Analyzing Twitter with Excel, Part 4

24.04.2009
Over the last three weeks I've been trying to figure out how to analyze Twitter messages using Excel 2003, something I thought would be fairly easy but it turns out there are a number of "gotchas." The goal was to track the buzz about a specific product so I wanted to retrieve Tweets that included the product's name and my first thought was to look for the historical data ... which proved to be a headache.

While the Twitter search API can provide a news feed for a given date range you only get the newest 15 Tweets in that period. This isn't going to be of much use if you there was a real buzz about the product.

So, if you want all the Tweets for a given period the only choice is to get the data in HTML format from multiple requests of blocks of search results. Last week I came up with a way to retrieve the required data using two free open source utilities, to grab and save the search results in a file, and to parse the saved data.

I wrapped these utilities in a batch file (which I call tweets.bat) to which I have since added some extra error testing.

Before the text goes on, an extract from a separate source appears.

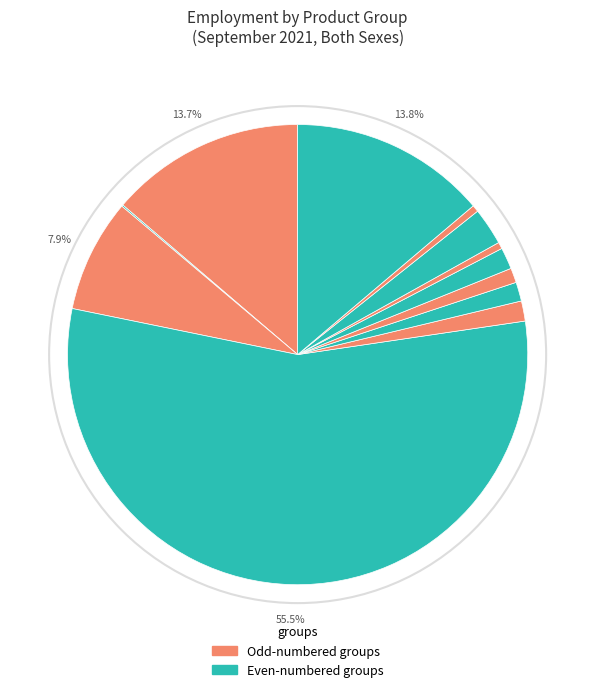

To the nearest percent, what is the average slice percentage?

8%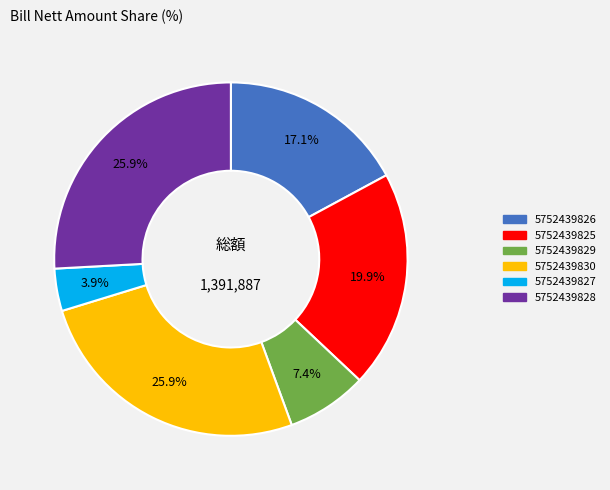

What is the smallest slice in the pie chart?

5752439827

I also created another batch file, domonth.bat, that calls tweets.bat for each day of a given month. Finally a simple program I wrote is called by tweets.bat and updates a comma separated variable (CSV) file that contains a line for each date with the number of Tweets found.

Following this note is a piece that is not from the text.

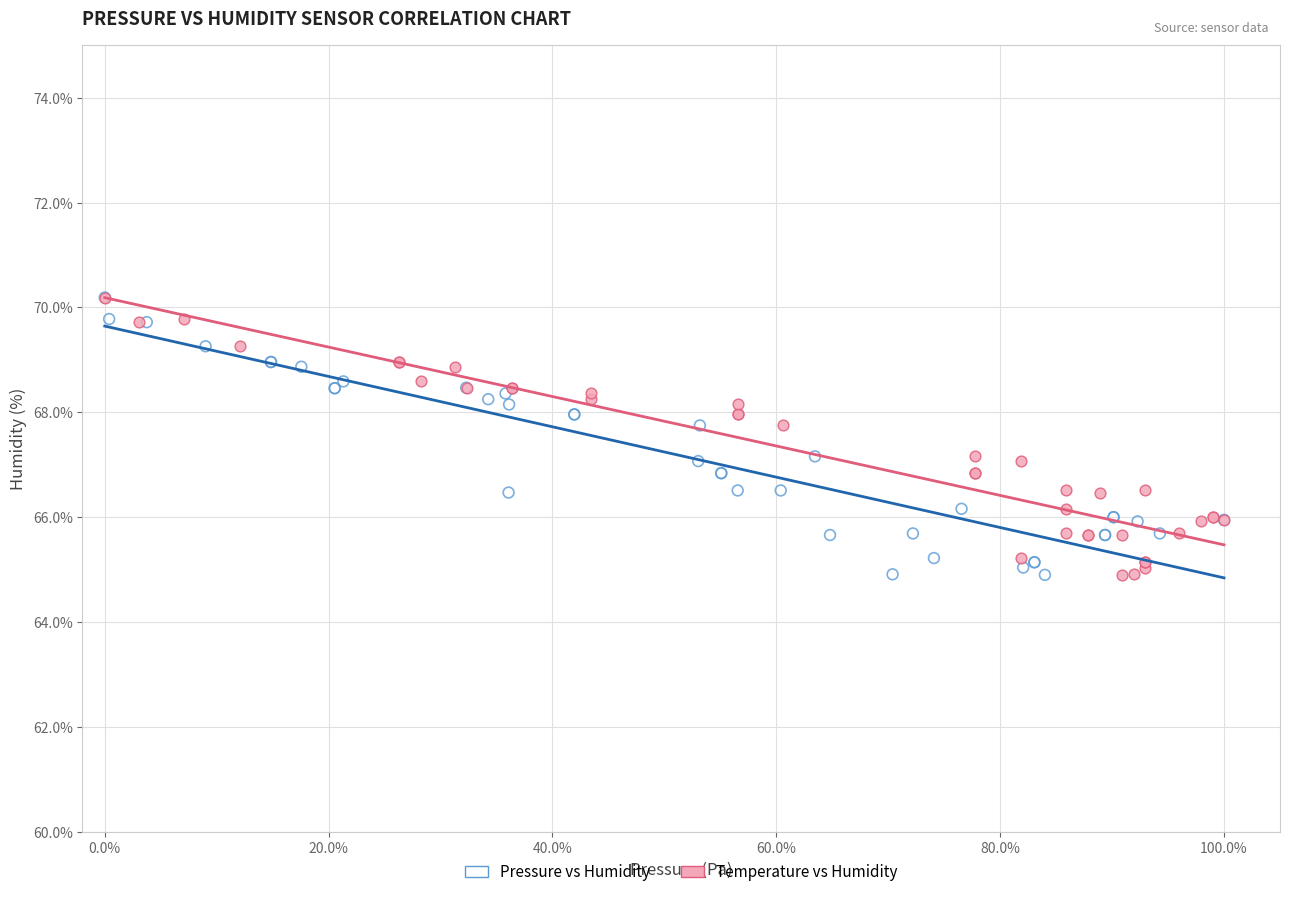

What are all the series names shown in the legend?

Pressure vs Humidity, Temperature vs Humidity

To perform the analysis in Excel a data source -- the CSV file -- is imported into an existing spreadsheet by refreshing the source, and a graph shows the number of Tweets per day for a given month. I admit it: This is ugly, ugly, ugly, but it works and requires minimal resources.

This system covers the historical data, but usually if you're interested in the public buzz on a specific topic you'll want to monitor that in real-time or thereabouts.